Then let’s create a SheetFormatter and apply it:

>>> sf = pyexcel.formatters.SheetFormatter(cleanse_func)
>>> sheet.add_formatter(sf)
>>> sheet.to_array()
[['Version', 'Comments', 'Author'], ['v0.0.1', 'Release versions', 'Eda'], ['v0.0.2', 'Useful updates', 'Freud']]

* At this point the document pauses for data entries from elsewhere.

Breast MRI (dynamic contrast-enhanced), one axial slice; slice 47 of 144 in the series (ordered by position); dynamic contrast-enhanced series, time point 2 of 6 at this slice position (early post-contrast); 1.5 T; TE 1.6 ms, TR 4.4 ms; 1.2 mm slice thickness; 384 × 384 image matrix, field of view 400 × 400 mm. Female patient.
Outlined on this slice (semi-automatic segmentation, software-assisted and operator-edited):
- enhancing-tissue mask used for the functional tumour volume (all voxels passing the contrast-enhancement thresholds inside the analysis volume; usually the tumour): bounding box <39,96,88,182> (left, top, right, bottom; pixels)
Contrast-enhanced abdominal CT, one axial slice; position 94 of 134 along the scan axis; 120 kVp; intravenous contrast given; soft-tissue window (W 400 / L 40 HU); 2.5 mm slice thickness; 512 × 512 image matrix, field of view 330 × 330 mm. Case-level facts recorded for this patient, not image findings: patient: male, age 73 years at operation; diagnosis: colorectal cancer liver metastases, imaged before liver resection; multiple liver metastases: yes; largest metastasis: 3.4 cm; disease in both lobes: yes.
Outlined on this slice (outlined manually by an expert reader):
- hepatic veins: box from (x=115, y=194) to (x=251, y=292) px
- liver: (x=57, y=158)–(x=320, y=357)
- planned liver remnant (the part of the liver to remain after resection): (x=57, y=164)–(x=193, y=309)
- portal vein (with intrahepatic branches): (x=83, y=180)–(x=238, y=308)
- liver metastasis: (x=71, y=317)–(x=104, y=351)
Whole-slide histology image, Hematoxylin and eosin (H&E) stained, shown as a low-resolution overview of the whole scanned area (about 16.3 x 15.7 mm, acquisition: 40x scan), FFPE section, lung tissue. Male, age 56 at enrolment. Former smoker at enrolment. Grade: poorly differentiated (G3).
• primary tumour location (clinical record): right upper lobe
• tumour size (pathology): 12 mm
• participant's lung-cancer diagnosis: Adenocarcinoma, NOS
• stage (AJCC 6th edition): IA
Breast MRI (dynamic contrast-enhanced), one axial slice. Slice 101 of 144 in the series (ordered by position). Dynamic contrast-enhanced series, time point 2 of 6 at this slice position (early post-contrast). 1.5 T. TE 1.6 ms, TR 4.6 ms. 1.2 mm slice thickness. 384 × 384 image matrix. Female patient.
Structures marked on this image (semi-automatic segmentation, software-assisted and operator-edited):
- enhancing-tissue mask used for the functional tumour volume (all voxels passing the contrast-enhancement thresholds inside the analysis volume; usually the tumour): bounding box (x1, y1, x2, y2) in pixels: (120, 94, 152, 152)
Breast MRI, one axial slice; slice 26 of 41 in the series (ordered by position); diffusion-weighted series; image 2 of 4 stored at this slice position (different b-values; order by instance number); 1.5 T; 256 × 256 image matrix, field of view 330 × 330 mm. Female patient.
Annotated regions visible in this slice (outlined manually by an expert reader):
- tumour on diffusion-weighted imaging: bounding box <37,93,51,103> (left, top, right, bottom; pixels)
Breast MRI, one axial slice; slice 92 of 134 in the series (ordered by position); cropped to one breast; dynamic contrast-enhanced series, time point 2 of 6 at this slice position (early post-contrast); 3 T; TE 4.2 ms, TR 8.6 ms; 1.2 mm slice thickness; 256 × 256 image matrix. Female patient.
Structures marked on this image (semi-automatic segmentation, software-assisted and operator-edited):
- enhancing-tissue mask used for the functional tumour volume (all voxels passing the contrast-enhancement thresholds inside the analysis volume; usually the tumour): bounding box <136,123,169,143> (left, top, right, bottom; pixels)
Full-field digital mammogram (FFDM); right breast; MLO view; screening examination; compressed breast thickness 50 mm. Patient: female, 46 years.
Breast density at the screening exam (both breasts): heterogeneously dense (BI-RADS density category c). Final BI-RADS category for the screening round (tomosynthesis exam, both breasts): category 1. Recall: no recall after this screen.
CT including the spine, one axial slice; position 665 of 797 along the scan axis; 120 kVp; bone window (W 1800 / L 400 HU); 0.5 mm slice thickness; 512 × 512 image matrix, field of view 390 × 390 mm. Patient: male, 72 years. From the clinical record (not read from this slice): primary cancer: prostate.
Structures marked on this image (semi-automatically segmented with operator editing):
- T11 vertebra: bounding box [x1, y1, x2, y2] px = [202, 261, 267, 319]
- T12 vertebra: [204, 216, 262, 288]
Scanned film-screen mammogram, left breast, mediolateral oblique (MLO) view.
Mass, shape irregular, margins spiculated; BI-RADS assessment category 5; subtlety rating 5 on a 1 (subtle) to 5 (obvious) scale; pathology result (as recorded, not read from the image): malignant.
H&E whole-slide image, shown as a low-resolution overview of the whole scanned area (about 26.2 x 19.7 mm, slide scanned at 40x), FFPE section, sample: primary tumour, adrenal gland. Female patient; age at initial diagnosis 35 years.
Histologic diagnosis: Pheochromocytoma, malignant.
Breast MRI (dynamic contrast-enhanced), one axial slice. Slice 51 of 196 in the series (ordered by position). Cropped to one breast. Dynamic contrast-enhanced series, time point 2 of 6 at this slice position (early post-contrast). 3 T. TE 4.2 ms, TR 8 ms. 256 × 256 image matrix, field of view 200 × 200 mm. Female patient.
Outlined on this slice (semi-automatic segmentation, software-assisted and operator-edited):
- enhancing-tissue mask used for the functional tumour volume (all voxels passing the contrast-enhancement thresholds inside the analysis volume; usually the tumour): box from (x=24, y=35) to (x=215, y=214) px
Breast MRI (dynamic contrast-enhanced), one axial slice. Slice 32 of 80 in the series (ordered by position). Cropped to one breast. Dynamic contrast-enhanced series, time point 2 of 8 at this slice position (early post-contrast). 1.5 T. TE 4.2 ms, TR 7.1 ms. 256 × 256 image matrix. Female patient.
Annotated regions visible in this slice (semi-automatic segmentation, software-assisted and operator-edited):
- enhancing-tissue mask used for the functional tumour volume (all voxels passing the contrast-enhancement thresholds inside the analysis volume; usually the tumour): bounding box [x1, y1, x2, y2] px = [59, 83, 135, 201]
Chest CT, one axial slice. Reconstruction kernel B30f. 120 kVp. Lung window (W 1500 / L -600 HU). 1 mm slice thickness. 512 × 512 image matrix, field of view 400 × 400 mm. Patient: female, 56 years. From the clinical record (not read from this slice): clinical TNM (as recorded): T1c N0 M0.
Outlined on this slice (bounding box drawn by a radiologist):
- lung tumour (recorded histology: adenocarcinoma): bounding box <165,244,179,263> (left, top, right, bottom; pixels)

So in the end, you get this:

Version Comments Author
v0.0.1 Release versions Eda
v0.0.2 Useful updates Freud

Book: Sheet operations

Access to individual sheets

You can access individual sheet of a book via attribute:

>>> book = pyexcel.get_book(file_name="book.xls")
>>> book.sheet3
sheet3:
+---+---+---+
| 1 | 2 | 3 |
+---+---+---+
| 4 | 5 | 6 |
+---+---+---+
| 7 | 8 | 9 |
+---+---+---+

or via array notations:

>>> book["sheet 1"] # there is a space in the sheet name
sheet 1:
+---+---+---+
| 1 | 2 | 3 |
+---+---+---+
| 1 | 2 | 3 |
+---+---+---+
| 4 | 5 | 6 |
+---+---+---+

Merge excel books

Suppose you have two excel books and each had three sheets. You can merge them and get a new book:

You also can merge indivdual sheets:

>>> book1 = pyexcel.get_book(file_name="book1.xls")
>>> book2 = pyexcel.get_book(file_name="book2.xlsx")
>>> merged_book = book1 + book2
>>> merged_book = book1["Sheet 1"] + book2["Sheet 2"]
>>> merged_book = book1["Sheet 1"] + book2
>>> merged_book = book1 + book2["Sheet 2"]

Manipulate individual sheets

merge sheets into a single sheet

Suppose you want to merge many csv files row by row into a new sheet.

>>> import pyexcel as pe
>>> import glob
>>> merged = pyexcel.Sheet()
>>> for file in glob.glob("*.csv"):
...     merged.row += pe.get_sheet(file_name=file)
>>> merged.save_as("merged.csv")

Work with excel files

Warning

The pyexcel DOES NOT consider Fonts, Styles, Formulas and Charts at all. When you load a stylish excel and update it, you definitely will lose all those.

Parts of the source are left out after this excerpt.